The U.S. military braced Monday for possible fallout from the Iran-Saudi Arabia rift on the campaign against the Islamic State in Syria and Iraq.
"It's not having an effect at the moment," but "it's something we're tracking closely," Navy Capt. Jeff Davis, a Pentagon spokesman, said of the escalating dispute between the Sunni Saudi kingdom and the Shia Iranians over the execution by the Saudis of a Shia cleric.
Iran has major influence over Shia militias in Iraq, and Iraqi Prime Minister Haider al-Abadi made a point of keeping the Shia militias out of the recent offensive against the Islamic State of Iraq and Syria (ISIS) that took the city center of mainly Sunni Ramadi about 70 miles east of Baghdad.
The U.S. had also warned that it would withhold air support for the Ramadi offensive if the Shia militias, known as the Popular Mobilization Forces, were involved.
In Syria, Iran has backed the regime of President Bashar al-Assad while Saudi Arabia has provided financial support for Sunni rebels fighting to topple the regime.
Iran and Saudi Arabia are already fighting a proxy war in Yemen, where the Saudis are backing the government that was ousted from the capital, Sanaa, by Shia Houthi rebels.
The execution last week of Shia cleric Nimr al-Nimr -- one of 47 executions carried out by the Saudis on the same day -- widened the already deep Shia-Sunni sectarian rift in the region.
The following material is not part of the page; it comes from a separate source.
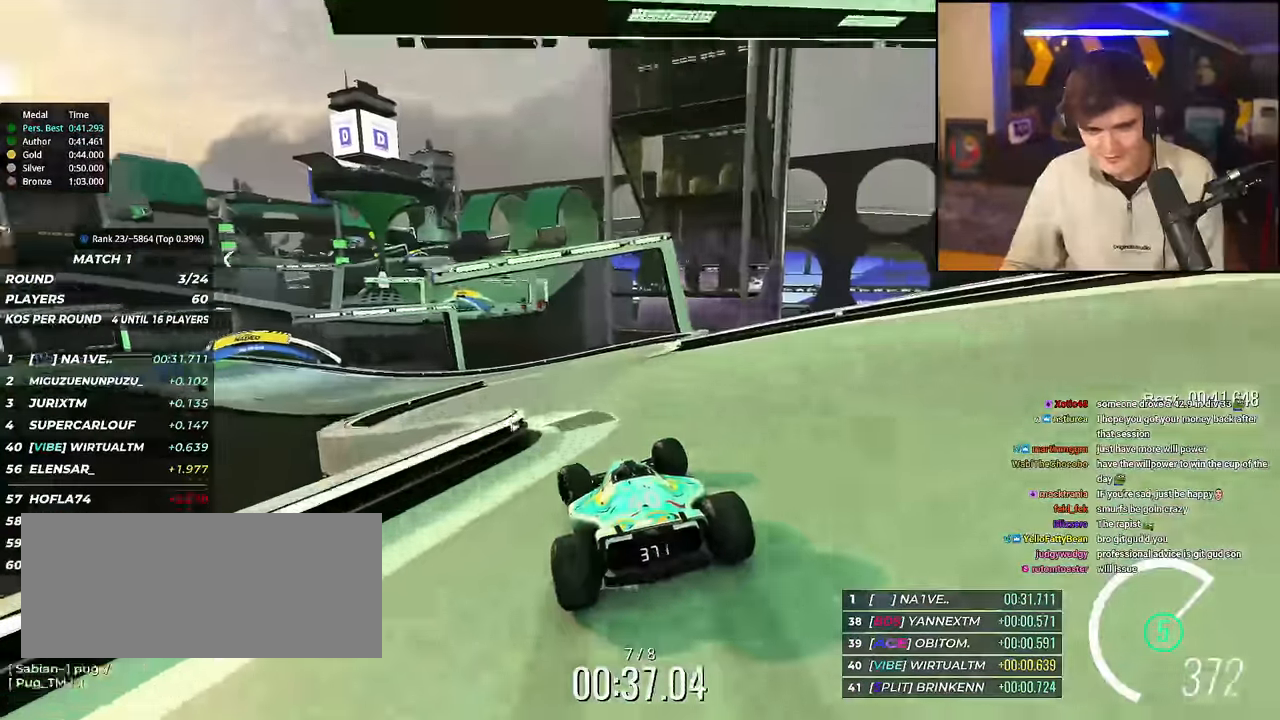
{"keys": ["left", "up"], "events": [[116, "up", "up"], [167, "up", "down"]]}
In Tehran, protesters set fire to the Saudi embassy. In Iraq, two Sunni mosques in mostly Shia Hilla province were bombed over the weekend.
On Monday, Bahrain and Sudan joined the Saudis in severing relations with Iran. Saudi Foreign Minister Adel al-Jubeir told Reuters that air traffic and commercial relations with Iran were also being cut off.
The United Arab Emirates (UAE) downgraded relations with Iran while not completely severing ties. Other Sunni Gulf Arab states such as Kuwait, Qatar and Oman, did not take any immediate action.
Russia and China followed the U.S. in urging restraint and diplomacy on both Iran and Saudi Arabia.
"We want to see tensions reduced, we want to see dialogue restored," said John Kirby, the State Department spokesman. Kirby also noted that the U.S. had expressed "concerns" to the Saudis over the executions.
In a rare statement on Mideast tensions, the foreign ministry of China, which depends heavily on oil imports from the Mideast, urged Saudi Arabia and Iran to negotiate "to properly resolve differences, and work together to safeguard the region's peace and stability."
Russia's foreign ministry called on the Saudis and Iranians to "show restraint and to avoid any steps that might escalate the situation and raise tensions including interreligious ones."